Limitations to our study include: i) We could only study a small fraction of the available parameters in the model. For instance, PEEP/CPAP (positive end expiratory pressure and continuous positive airway pressure) would be expected to influence the results via affecting not only FRC, but also the shunt fraction, cardiac output, distribution of blood contained in each vascular bed, etc. This should be addressed in a future study, once PEEP and CPAP, and their effect on the shunt fraction, have been built into the model. ii) Apneic oxygenation, e.g. with a channel conducting oxygen (rather than being used as a suction channel) close to the glottis opening would also affect the results by effectively decreasing the anatomic dead space.
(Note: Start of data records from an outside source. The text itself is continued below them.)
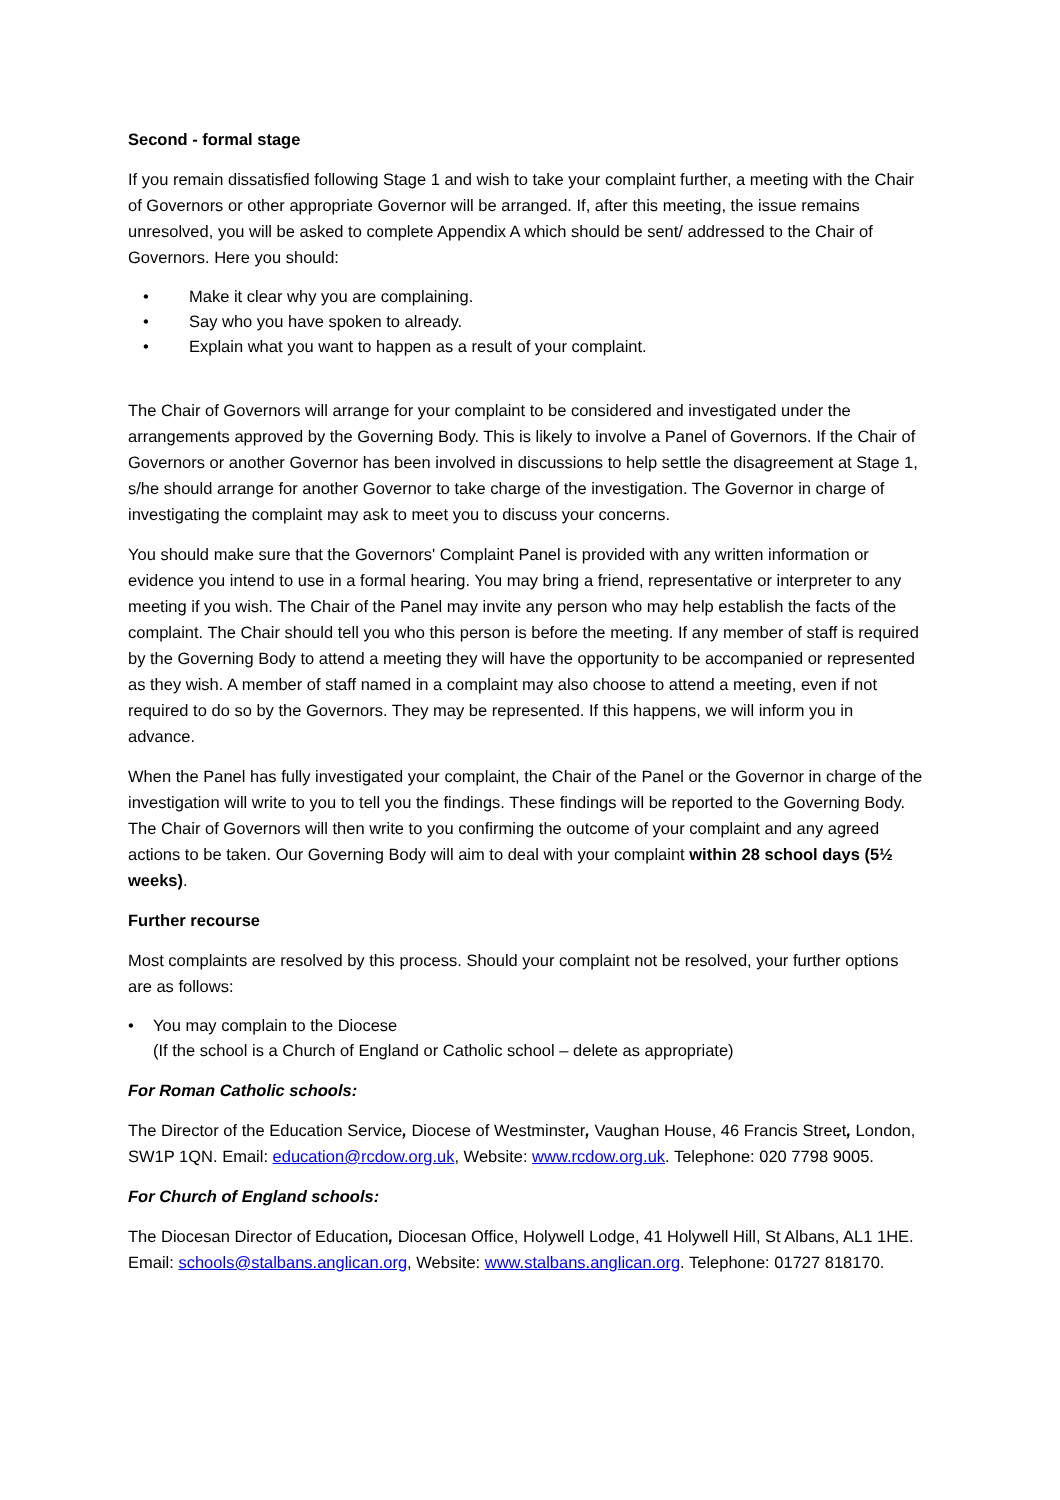Second - formal stage
If you remain dissatisfied following Stage 1 and wish to take your complaint further, a meeting with the Chair of Governors or other appropriate Governor will be arranged. If, after this meeting, the issue remains unresolved, you will be asked to complete Appendix A which should be sent/ addressed to the Chair of Governors. Here you should:
• Make it clear why you are complaining.
• Say who you have spoken to already.
• Explain what you want to happen as a result of your complaint.
The Chair of Governors will arrange for your complaint to be considered and investigated under the arrangements approved by the Governing Body. This is likely to involve a Panel of Governors. If the Chair of Governors or another Governor has been involved in discussions to help settle the disagreement at Stage 1, s/he should arrange for another Governor to take charge of the investigation. The Governor in charge of investigating the complaint may ask to meet you to discuss your concerns.
You should make sure that the Governors' Complaint Panel is provided with any written information or evidence you intend to use in a formal hearing. You may bring a friend, representative or interpreter to any meeting if you wish. The Chair of the Panel may invite any person who may help establish the facts of the complaint. The Chair should tell you who this person is before the meeting. If any member of staff is required by the Governing Body to attend a meeting they will have the opportunity to be accompanied or represented as they wish. A member of staff named in a complaint may also choose to attend a meeting, even if not required to do so by the Governors. They may be represented. If this happens, we will inform you in advance.
When the Panel has fully investigated your complaint, the Chair of the Panel or the Governor in charge of the investigation will write to you to tell you the findings. These findings will be reported to the Governing Body. The Chair of Governors will then write to you confirming the outcome of your complaint and any agreed actions to be taken. Our Governing Body will aim to deal with your complaint within 28 school days (5½ weeks).
Further recourse
Most complaints are resolved by this process. Should your complaint not be resolved, your further options are as follows:
• You may complain to the Diocese
(If the school is a Church of England or Catholic school – delete as appropriate)
For Roman Catholic schools:
The Director of the Education Service, Diocese of Westminster, Vaughan House, 46 Francis Street, London, SW1P 1QN. Email: education@rcdow.org.uk, Website: www.rcdow.org.uk. Telephone: 020 7798 9005.
For Church of England schools:
The Diocesan Director of Education, Diocesan Office, Holywell Lodge, 41 Holywell Hill, St Albans, AL1 1HE. Email: schools@stalbans.anglican.org, Website: www.stalbans.anglican.org. Telephone: 01727 818170.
In a future study, the minimum and optimal oxygen flow rates could be studied to provide guidance for the design and utilization of such equipment.25

Based on the demonstrated accuracy of the HumMod program, we propose that simulation instructors calibrate and validate their scenarios using physiology-based, mathematically modelled, simulation programs, such as HumMod.

We also believe that the ability of the mathematical simulation models to “look inside” the simulated patient will give the trainees a greater understanding of the value and need for pre-oxygenation, as well as the futility and dangers of hyperventilation during stressful circumstances. We believe such understanding might lead to a beneficial change in behaviors.